### Tasks to perform
A. Answer these questions using the podcast scope of work:
(i) Which nation is Dr. Adrienne Keene a citizen of?
(ii) In what month and year did All My Relations launch?
(iii) Which scholars does the Thanksgiving episode talk with?
B. Can you extend the podcast scope of work past its final sentence?

Podcast Scope of Work 

All My Relations explores contemporary Native identity, history, and experiences with intimate conversations and authentic perspectives. On each episode, hosts Matika Wilbur, of the Tulalip and Swinomish peoples, and Dr. Adrienne Keene, a citizen of the Cherokee Nation, delve into complex cultural topics facing Native peoples today, bringing in guests from all over Indian Country to offer compelling insights and stories with compassion, vulnerability and humour. 

Since our March 2019 launch, we have had +998,000 downloads, +37,000 listeners, +1.8k five-star ratings on iTunes, hundreds of messages of encouragement and connections from all across the globe with episode downloads on every continent. We currently average 2,000 episodes listens per day and are humbled and grateful for our consistent growth and support. A few of All My Relations podcast titles include: All My Relations & Indigenous Feminism, Food Sovereignty: Decolonizing Sex, and Can a DNA test make me Native American? 

All My Relations came from a desire to have more Indigenous voices accessible in mainstream media, countering Native appropriations, historical fallacies and misused stereotypes, while also celebrating and uplifting our communities and cultures. We want this space to be for everyone—for Native folks to laugh, to hear ourselves reflected, and give us a chance to think deeper about some of the biggest issues facing our communities, and for non-Native peoples to listen, learn and reflect. 

Episode Description 

With the holiday season upon us, the All My Relations team wanted to contribute to the conversation about Thanksgiving from an Indigenous perspective. Thus, this episode talks with Wampanoag scholars Paula Peters and Linda Coombs, who tell us the real story of Thanksgiving, from an Indigenous Perspective.

### Available data
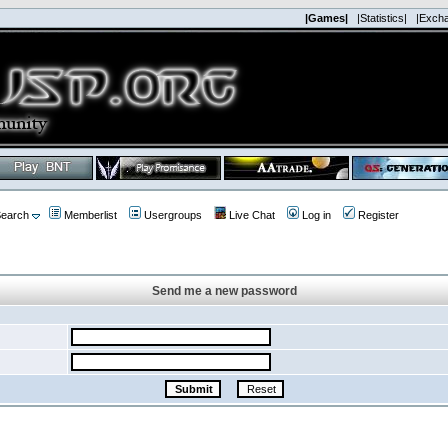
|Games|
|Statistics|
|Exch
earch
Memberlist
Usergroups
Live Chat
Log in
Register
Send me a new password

==

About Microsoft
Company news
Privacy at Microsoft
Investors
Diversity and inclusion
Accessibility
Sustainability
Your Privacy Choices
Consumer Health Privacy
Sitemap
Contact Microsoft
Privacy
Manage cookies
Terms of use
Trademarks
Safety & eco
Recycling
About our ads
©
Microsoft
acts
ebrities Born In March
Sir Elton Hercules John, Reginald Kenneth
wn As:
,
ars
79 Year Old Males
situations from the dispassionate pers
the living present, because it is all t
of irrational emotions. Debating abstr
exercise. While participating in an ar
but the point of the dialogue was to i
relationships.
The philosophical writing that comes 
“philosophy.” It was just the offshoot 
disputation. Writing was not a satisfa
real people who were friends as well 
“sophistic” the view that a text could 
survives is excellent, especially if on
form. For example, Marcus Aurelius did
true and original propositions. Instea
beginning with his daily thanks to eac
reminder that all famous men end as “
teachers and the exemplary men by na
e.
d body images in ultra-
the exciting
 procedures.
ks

### Task-by-task results
A.
(i) The Cherokee Nation.
(ii) March 2019.
(iii) Wampanoag scholars Paula Peters and Linda Coombs.

B.
Thanksgiving is a time for people to come together with their families and give thanks for the harvest, bounty, and blessings in their lives; but the American holiday is rooted in historical fallacy and upholds tired settler-colonial belief systems. Instead, let’s begin to understand the real story of Thanksgiving and the complex history undergirding this event in relation to Indigenous people. The path to reconciliation starts with an honest acknowledgement of our past, with open eyes, and open hearts for a better future. It is time for us to be in good relations with one another. We can do that by learning and unlearning how to give thanks in a good way. 


What our Audience is Saying 

“I’ve waited for years to have some of these kinds of conversations especially led by women.” “Thank you for amplifying the conversations that happen in my head, between friends and in our communities.” 

“Every podcast leaves me feeling like I want to know and be more, both within myself and my community.”